Coarse-grained modeling of polymers with end-on and side-on liquid crystal moieties: effect of architecture

TL;DR

This study develops a coarse-grained model to explore how different architectures of liquid crystal polymers affect their phase transitions and shape changes, providing insights for designing responsive materials.

Contribution

The paper introduces a new coarse-grained modeling approach that captures the effects of architecture on phase behavior and shape change in liquid crystal polymers.

Findings

End-on side-chain systems have higher LC to isotropic transition temperatures.

Well-organized mesophase structures form at low temperatures.
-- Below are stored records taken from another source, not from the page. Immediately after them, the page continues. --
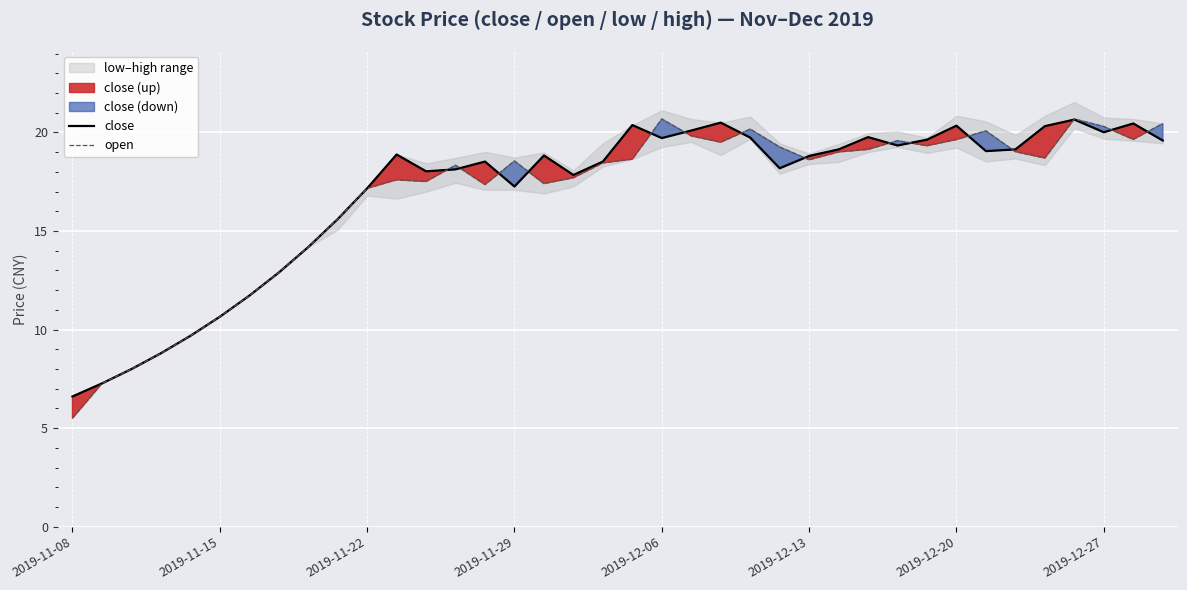

What is the highest value of the close series?

20.6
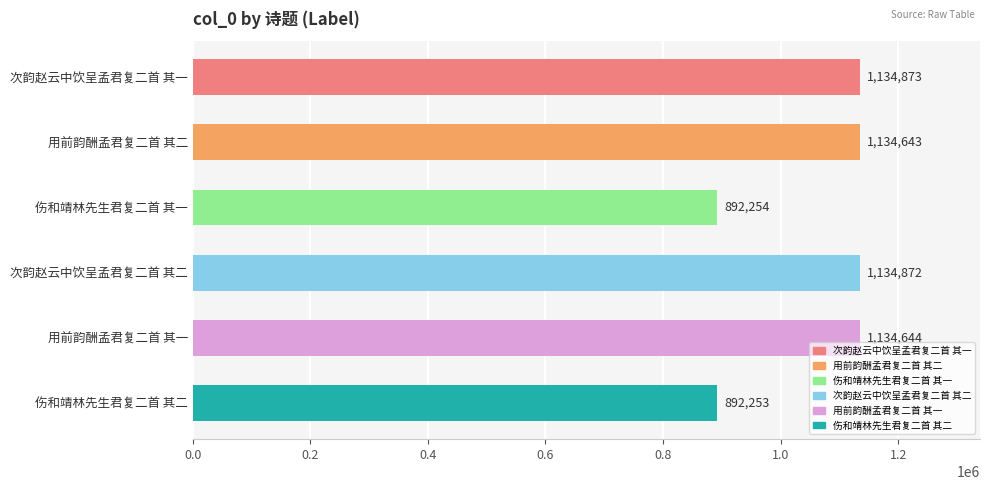

What is the sum of all values?

6323539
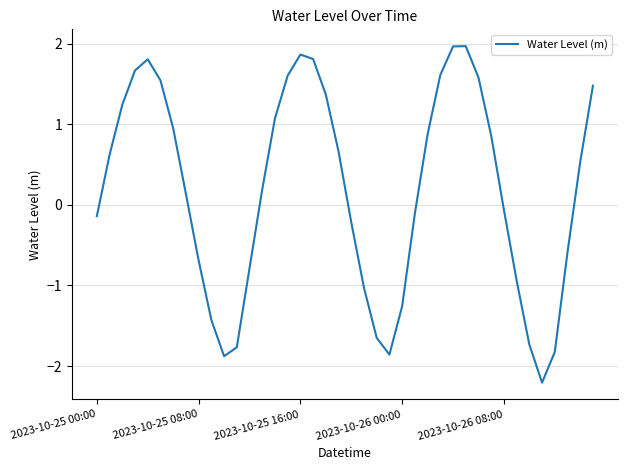

How many lines are shown in the chart?

1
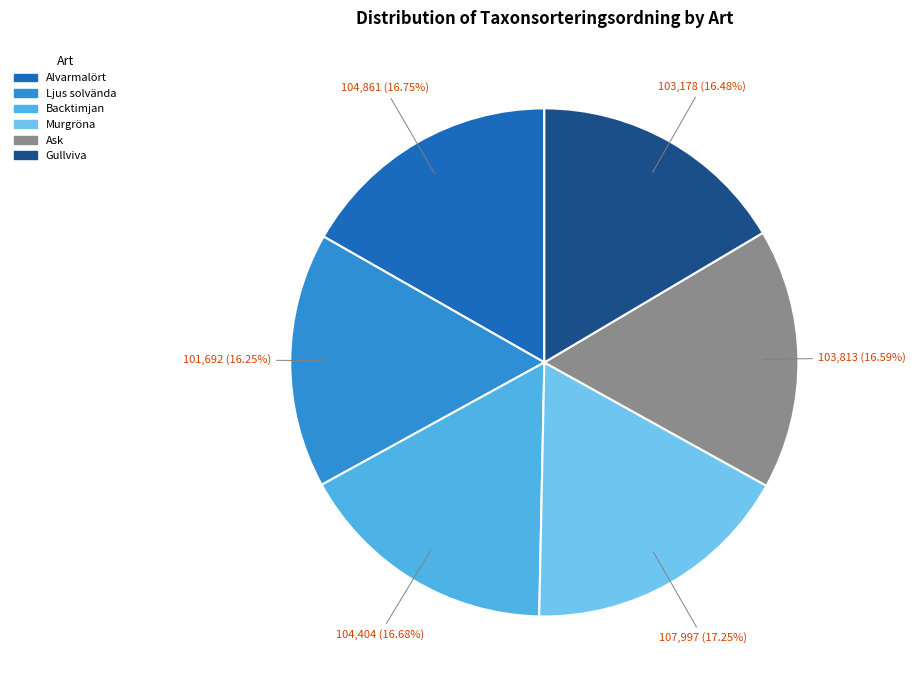

To the nearest percent, what percentage of the pie is Murgröna?

17%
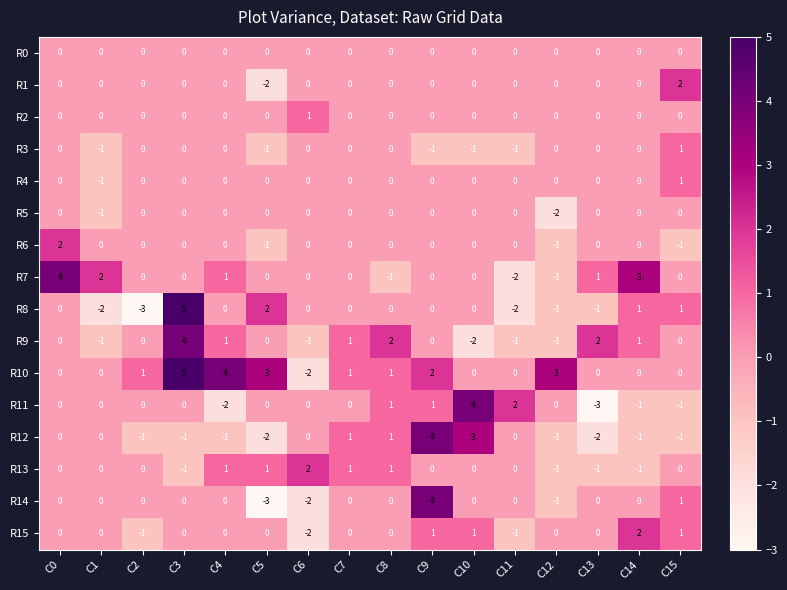

What is the difference between the R10 values at C4 and C15?

4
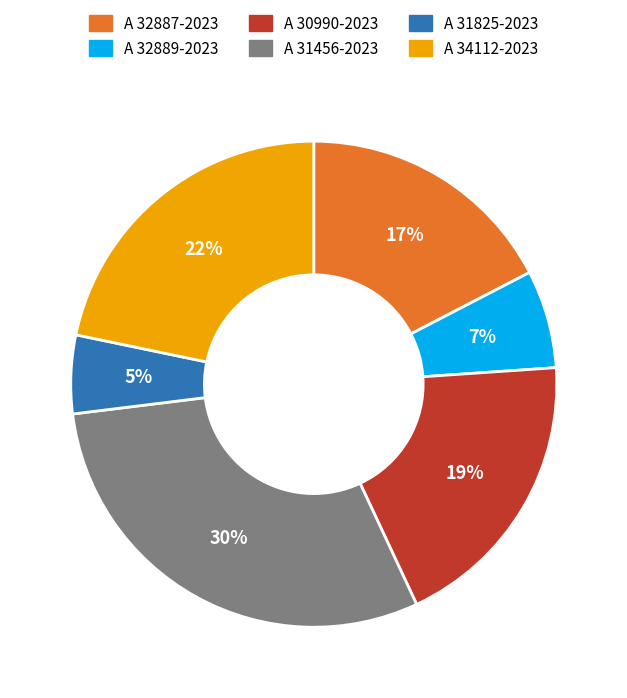

How many slices are in this pie chart?

6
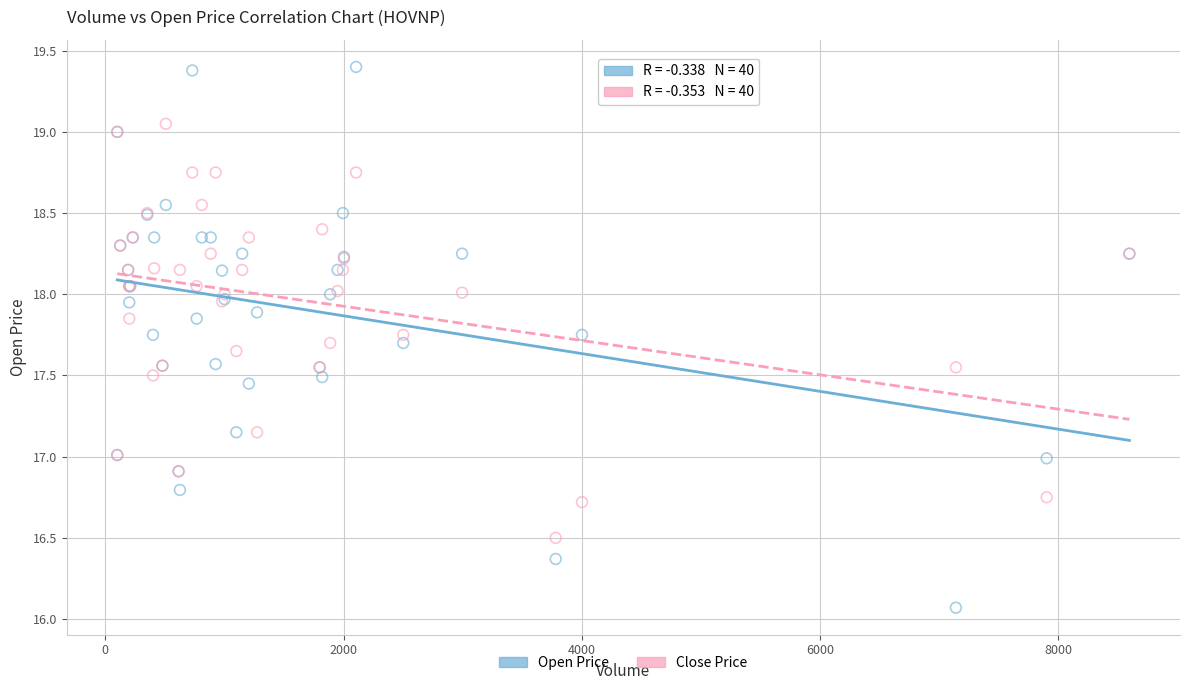

Which series reaches the maximum Y coordinate?

Open Price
Polymer architecture influences reversible deformation behavior.

Abstract

Mesogens, which are typically stiff rodlike or disklike molecules, are able to self-organize into liquid crystal (LC) phases in a certain temperature range. Such mesogens, or LC groups, can be attached to polymer chains in various configurations including within the backbone (main-chain LC polymers) or at the ends of side-chains attached to the backbone in an end-on or side-on configuration (side-chain LC polymers or SCLCPs), which can display synergistic properties arising from both their LC and polymeric character. At lower temperatures, chain conformations may be significantly altered due to the mesoscale LC ordering, thus, when heating from the LC ordered state through the LC to isotropic phase transition, the chains return from a more stretched to a more random coil conformation. This can cause macroscopic shape changes, which depend significantly on the type of LC attachment and other architectural properties of the polymer. Here, to study the structure-property relationships for SCLCPs with a range of different architectures, we develop a coarse-grained model that includes torsional potentials along with LC interactions of a Gay--Berne form. We create systems of different side chain lengths, chain stiffnesses, and LC attachment types, and track their structural properties as a function of temperature. Our modeled systems indeed form a variety of well-organized mesophase structures at low temperatures, and we predict higher LC to isotropic transition temperatures for the end-on side-chain systems than for analogous side-on side-chain systems. Understanding these phase transitions and their dependence on polymer architecture can be useful in designing materials with reversible and controllable deformations.